Sandy McLeod is an Academy Award nominated independent filmmaker, with experience in most of the major areas of filmmaking. She formed Make-Do Productions in 1992 as an outlet for her own work, but her producing and directing career began with the formation of Working Pictures, a production company for feature film directors who wanted to try their hand at music videos—a new concept at that time. She worked with many industry leaders including Michael Lindsey- Hogg, Alex Cox, Jonathan Demme, John Sayles, UB40, Bruce Springsteen, Chrissy Hynde, and Roy Orbison.

This experience led to Sandy’s directorial debut in music videos, when she directed a series for VH1 called The Sixties. Her next film was Doll Day Afternoon, a short film she directed for Saturday Night Live. The film was so well received it went on to be shown in museums nationwide, including the Boston Museum of Fine Art, the Walker Art Center, and the Dallas Museum of Fine Art. She conceptualized and directed a Talking Heads’ music video which was featured at the New York Film Festival and is now part of the permanent collection in New York’s Museum of Modern Art.

She produced, directed and wrote segments of an AIDS awareness project aired by CBS called Red, Hot and Blue, which was used as an early educational tool for AIDS awareness. It was an international collaboration that included musicians and artists from all over the world including Wim Wenders, Jim Jarmusch, Tom Waits, Annie Lennox, U2, Iggy Pop, Debbie Harry, the Neville Brothers, and Sinead O’Connor. The project led to an MTV special called Nothin but a She Thang in which she created segments promoting women’s awareness.

In her film career, Sandy began as a script supervisor working with such diverse directors as Richard Attenborough, Karel Reisz, Paul Schrader and Taylor Hackford. Working behind the camera resulted in an acting role in the Jonathan Demme film, “Last Embrace.” She later had roles in “Melvin and Howard,” “Tootsie,” “Something Wild,” and “City of Hope.” She starred in an independently produced film noir which was invited to the Director’s Fortnight at the Cannes Film Festival. Her performance was critically acclaimed. Joe Gelmis of Newsday wrote, “The best thing about Variety is Sandy McLeod’s perfect blend of intelligence and intelligent watchfulness. She makes thought visible.” This stint in front of the camera later proved to be invaluable in working with actors.

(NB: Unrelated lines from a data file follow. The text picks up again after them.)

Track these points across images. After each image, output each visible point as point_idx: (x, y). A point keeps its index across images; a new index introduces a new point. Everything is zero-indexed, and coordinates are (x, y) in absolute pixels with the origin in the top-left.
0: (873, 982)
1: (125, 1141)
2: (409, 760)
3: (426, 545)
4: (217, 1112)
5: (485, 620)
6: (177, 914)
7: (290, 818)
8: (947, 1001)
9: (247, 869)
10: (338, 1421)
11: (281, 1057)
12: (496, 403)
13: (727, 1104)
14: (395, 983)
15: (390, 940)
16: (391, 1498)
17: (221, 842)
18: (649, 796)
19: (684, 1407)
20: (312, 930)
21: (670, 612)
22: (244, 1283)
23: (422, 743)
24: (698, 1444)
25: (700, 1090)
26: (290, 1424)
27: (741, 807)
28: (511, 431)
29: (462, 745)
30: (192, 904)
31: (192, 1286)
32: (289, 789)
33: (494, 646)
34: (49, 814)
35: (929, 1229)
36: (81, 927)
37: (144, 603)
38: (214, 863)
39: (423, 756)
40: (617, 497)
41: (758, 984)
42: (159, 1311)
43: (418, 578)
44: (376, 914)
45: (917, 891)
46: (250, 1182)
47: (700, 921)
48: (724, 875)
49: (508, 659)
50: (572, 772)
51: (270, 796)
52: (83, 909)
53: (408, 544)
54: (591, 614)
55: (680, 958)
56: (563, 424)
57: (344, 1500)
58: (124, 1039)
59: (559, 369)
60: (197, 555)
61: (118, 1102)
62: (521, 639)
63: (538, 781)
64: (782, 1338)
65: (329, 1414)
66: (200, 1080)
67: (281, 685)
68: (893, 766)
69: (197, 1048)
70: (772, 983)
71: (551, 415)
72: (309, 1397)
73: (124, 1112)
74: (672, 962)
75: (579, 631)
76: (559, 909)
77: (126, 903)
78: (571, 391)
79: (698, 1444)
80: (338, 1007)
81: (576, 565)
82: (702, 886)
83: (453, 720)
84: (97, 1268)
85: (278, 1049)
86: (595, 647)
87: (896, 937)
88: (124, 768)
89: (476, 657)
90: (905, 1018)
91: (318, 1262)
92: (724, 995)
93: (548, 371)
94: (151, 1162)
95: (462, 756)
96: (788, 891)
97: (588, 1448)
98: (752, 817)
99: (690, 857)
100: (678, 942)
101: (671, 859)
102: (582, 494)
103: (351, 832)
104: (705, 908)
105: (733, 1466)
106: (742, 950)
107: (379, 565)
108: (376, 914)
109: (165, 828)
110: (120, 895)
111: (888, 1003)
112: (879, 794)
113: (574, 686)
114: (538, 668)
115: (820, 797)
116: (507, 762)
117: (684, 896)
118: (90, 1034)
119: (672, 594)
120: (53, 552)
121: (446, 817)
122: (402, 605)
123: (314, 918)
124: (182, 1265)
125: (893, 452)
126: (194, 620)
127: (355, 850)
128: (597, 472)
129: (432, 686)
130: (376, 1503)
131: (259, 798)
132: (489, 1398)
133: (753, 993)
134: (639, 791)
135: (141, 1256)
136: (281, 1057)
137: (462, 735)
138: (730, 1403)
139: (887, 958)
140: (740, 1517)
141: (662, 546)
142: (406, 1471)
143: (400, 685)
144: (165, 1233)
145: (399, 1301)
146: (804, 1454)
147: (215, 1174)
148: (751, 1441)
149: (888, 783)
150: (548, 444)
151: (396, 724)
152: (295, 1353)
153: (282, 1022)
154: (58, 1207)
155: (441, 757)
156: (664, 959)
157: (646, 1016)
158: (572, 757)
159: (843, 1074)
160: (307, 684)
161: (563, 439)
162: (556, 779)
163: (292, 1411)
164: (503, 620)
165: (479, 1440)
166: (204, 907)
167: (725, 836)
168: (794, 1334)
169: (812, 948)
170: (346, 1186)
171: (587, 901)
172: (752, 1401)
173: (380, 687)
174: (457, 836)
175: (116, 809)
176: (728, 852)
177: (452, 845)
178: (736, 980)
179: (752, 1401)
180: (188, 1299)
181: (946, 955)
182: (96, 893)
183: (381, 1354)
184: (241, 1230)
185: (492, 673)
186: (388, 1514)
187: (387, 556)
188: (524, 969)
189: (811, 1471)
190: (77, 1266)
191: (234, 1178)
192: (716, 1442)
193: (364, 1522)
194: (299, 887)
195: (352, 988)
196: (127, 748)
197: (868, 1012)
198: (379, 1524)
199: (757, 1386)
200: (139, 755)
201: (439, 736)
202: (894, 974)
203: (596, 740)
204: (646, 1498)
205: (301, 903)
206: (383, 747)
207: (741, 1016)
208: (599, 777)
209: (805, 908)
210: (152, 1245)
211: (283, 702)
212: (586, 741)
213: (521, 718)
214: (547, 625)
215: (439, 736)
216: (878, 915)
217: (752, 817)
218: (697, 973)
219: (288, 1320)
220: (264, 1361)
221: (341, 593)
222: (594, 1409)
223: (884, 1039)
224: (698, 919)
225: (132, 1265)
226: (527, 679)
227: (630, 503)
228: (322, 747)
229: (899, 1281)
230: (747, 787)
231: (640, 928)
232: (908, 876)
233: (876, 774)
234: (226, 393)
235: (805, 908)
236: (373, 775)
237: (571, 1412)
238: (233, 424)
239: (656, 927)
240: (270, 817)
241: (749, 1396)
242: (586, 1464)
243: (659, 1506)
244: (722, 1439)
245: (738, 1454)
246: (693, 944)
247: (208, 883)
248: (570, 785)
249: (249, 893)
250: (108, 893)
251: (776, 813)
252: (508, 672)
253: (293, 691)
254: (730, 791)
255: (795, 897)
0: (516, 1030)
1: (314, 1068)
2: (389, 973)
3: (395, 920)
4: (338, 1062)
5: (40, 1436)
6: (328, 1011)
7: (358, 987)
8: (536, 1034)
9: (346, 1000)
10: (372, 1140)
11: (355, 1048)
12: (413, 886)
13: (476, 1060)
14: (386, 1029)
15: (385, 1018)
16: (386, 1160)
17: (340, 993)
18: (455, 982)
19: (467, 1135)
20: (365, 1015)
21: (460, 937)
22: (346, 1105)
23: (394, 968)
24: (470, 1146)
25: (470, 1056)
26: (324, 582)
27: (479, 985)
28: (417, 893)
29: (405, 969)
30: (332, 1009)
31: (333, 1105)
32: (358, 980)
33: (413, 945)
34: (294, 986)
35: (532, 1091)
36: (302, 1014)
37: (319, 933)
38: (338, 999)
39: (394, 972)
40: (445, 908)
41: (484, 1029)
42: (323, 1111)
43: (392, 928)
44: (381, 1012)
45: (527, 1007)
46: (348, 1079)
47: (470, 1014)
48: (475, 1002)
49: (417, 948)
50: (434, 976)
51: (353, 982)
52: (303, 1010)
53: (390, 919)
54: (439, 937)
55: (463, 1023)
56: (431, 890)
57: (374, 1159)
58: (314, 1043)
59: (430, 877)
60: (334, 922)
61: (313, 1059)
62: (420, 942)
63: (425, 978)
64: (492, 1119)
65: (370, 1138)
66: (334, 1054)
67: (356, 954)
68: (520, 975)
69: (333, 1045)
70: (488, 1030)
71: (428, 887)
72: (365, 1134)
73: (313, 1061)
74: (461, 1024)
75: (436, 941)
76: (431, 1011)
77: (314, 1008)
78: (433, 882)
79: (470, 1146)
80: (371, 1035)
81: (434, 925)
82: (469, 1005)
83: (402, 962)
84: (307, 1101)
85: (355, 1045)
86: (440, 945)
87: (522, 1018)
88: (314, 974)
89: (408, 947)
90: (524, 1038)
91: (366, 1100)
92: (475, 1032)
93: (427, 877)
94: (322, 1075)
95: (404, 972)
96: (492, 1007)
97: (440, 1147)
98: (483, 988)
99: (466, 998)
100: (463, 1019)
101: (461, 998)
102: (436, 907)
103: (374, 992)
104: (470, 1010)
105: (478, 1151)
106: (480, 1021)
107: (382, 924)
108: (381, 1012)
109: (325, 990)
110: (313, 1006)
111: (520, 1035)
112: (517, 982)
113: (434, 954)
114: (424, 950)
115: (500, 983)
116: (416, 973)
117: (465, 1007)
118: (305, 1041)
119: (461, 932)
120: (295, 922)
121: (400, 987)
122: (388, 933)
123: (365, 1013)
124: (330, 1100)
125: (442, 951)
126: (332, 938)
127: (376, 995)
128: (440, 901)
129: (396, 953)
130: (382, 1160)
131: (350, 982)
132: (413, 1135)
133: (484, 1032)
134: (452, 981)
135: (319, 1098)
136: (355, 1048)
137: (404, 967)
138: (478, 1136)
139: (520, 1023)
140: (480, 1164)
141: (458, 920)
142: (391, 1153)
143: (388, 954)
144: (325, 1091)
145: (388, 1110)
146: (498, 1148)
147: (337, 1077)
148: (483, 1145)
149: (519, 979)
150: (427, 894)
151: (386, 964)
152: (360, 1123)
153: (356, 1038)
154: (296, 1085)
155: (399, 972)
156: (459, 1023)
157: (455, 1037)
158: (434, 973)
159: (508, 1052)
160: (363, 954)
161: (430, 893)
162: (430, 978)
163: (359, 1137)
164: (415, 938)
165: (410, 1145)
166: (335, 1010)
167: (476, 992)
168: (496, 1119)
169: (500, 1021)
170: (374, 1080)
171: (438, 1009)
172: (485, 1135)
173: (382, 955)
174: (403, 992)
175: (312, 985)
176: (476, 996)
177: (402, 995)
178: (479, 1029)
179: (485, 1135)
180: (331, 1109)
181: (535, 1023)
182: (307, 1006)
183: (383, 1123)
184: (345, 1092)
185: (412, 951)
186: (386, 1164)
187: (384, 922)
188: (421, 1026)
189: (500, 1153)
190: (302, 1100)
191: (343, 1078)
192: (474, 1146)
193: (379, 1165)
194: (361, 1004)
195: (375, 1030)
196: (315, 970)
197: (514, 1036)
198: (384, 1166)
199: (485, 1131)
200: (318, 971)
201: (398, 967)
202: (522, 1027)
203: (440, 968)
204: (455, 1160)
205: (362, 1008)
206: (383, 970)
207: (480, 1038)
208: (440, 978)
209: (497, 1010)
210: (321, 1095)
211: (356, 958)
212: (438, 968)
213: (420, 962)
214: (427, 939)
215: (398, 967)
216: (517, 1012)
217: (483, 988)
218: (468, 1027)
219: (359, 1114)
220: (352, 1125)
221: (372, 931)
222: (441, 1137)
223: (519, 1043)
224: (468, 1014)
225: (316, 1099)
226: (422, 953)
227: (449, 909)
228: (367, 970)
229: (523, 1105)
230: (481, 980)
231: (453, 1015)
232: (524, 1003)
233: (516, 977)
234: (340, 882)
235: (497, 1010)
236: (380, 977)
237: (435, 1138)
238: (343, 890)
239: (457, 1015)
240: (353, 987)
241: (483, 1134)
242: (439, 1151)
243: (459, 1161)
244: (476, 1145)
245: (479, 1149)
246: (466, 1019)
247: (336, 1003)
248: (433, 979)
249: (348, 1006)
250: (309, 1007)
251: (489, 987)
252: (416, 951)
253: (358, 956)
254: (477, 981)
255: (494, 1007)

She has production designed such projects as Trying Times written by Beth Henley, starring Roseanna Arquette, and Mountainview, a dance film directed by John Sayles and choreographed by Marta Renzi for “Alive From Off Center.” As visual consultant for the Talking Heads’ concert film, Stop Making Sense, Sandy worked with Jordan Cronenweth and Jonathan Demme to establish innovative textural elements of this landmark film. From there, she went on to the production designing of Swimming to Cambodia, a one-man show by Spaulding Gray. A further collaboration with Jonathan Demme resulted in a documentary for Channel 4 called, Haiti, Dreams of Democracy.

Sandy has been a long-time collaborator with John Sayles as second unit director. She is a member of the Directors Guild of America. She directed an Academy Award nominated short documentary called Asylum—a film about a Ghanaian woman who sought political asylum in the United States to escape female genital mutilation. The film also won a Gracie and was nominated for an Emmy.

She is currently finishing her first feature length documentary, The Seeds of Time.

Sandy previously served on a grants panel for Independent Television Service which provides funding to independent producers for alternative programming, and on a judging panel for UNESCO that awards prizes for the best documentary of the year.